Simulation of 50 steps from x_0 = (1, 0): LQG cost J = E[Σ x_tᵀ Q x_t + u_tᵀ R u_t] ≈ 4.2. LQR (with direct access to x): J ≈ 3.8. Estimation overhead ~10% — the price of not knowing the state.

Reinforcement Learning (RL) — Modern Continuation

When the model is unknown, E[V(f(x, u, w))] cannot be computed. RL replaces this with sampling:

Q-learning: Q(x, u) ← Q(x, u) + α·[r + β·max_{u'} Q(x', u') − Q(x, u)].
DQN (Mnih 2015): Q is approximated by a neural network, trained on batches from a replay buffer.
Actor-Critic, PPO, SAC: train policy and V/Q in parallel.

These are "model-free" methods, complementing the classical theory of optimal control.

Real Applications

HVAC and smart buildings. Stochastic MPC balances weather forecasts, electricity prices, and comfort. Achieves 15–30% energy savings.
Portfolio management. Dynamic asset allocation taking into account stochastic returns — an LQG-type problem in linearization; in nonlinear form — stochastic control with HJB.
Process control (refining, chemistry). MPC is the industrial standard: Honeywell APC systems, AspenTech DMCplus, ExxonMobil PIC. Thousands of installations.
Autonomous vehicles. Tesla Autopilot, Waymo use MPC in real time for maneuver planning. Accounting for uncertainty in movements of other cars — stochastic MPC.
Energy. Optimal control of a power station with renewables: stochastic demand, prices, solar/wind generation — stochastic DP problem.

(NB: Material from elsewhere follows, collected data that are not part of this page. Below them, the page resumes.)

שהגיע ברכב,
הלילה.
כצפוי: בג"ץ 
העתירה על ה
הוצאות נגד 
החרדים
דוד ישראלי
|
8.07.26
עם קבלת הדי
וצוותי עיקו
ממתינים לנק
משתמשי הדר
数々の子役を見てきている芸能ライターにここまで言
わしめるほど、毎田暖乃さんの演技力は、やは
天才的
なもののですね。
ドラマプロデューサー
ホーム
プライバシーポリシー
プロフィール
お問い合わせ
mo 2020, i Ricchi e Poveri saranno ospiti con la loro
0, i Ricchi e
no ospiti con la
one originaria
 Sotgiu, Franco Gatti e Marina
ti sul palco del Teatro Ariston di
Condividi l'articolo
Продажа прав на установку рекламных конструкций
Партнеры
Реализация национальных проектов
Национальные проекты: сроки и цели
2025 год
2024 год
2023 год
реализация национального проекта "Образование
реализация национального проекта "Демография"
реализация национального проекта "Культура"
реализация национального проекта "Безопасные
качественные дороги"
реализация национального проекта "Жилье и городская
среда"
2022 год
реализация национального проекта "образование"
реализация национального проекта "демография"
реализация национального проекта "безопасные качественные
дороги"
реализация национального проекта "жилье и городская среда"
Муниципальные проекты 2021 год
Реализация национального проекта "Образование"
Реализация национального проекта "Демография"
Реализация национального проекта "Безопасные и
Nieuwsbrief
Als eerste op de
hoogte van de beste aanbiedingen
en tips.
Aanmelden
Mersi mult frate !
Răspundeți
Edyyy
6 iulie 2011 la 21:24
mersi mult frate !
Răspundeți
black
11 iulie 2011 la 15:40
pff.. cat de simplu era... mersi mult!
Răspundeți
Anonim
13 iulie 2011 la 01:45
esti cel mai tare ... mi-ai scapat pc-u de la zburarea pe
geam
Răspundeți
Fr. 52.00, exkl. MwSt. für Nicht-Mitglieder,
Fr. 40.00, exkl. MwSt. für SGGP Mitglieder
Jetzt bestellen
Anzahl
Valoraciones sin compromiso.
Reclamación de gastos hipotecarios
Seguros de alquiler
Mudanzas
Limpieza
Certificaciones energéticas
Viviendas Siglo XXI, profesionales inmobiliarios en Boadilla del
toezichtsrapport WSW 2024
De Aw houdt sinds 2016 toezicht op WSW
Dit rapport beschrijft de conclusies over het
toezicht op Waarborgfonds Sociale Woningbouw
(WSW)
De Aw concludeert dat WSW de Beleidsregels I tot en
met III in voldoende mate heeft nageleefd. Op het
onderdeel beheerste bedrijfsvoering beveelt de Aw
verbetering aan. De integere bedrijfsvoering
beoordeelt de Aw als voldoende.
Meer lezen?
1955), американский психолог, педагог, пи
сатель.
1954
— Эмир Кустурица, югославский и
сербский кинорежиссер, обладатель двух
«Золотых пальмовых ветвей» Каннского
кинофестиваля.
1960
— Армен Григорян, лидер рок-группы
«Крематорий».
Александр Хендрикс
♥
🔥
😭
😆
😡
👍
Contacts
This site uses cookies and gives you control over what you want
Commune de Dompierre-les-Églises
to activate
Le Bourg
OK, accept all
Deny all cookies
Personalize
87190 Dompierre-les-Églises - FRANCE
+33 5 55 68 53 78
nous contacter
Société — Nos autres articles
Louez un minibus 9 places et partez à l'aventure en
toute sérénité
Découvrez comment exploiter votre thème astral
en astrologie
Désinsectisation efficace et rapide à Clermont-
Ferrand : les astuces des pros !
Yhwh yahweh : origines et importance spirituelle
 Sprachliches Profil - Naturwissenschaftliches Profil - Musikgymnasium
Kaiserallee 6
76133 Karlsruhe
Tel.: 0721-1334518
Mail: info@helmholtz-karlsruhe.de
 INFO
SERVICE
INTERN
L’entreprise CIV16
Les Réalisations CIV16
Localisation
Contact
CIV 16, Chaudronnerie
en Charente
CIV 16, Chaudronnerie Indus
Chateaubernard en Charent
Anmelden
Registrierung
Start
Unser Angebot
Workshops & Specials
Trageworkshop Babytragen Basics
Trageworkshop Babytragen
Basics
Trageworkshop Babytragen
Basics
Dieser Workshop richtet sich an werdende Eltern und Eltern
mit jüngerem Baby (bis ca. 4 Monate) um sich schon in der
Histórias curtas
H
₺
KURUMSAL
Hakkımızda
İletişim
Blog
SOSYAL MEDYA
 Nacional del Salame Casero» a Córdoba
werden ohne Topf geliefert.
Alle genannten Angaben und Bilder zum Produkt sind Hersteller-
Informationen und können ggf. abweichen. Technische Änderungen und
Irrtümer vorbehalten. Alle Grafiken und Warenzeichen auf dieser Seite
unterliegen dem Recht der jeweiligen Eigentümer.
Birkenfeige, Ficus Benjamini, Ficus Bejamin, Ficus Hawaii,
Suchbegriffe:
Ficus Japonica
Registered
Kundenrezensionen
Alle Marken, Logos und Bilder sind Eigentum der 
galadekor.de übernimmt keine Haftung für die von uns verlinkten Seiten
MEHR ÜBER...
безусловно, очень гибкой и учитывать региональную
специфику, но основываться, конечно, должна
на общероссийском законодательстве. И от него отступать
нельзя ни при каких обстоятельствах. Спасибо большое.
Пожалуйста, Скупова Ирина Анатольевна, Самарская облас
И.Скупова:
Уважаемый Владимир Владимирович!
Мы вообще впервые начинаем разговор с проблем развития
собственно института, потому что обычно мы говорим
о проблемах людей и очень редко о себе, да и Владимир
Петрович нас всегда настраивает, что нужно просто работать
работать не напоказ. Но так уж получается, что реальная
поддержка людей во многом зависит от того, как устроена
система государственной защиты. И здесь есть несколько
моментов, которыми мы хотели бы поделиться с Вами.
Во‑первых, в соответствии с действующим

Assignment. LQG for the discrete-time double integrator: A = [1, 0.1; 0, 1], B = [0.005; 0.1], C = [1, 0]. Q = diag(1, 0.1), R = 1, W = 0.01·I, V = 0.1. (a) Using scipy.linalg.solve_discrete_are, compute the LQR gain matrix K. (b) Solving the dual system (Aᵀ, Cᵀ, W, V), find the Kalman gain L. (c) Simulate the closed LQG system for 100 steps with x_0 = (1, 0), x̂_0 = (0, 0). Plot x(t), x̂(t), u(t). (d) Compute empirical J = Σ(x_tᵀ Q x_t + u_tᵀ R u_t) by averaging over 100 trajectories. Compare with the theoretical LQR minimum (without measurement noise).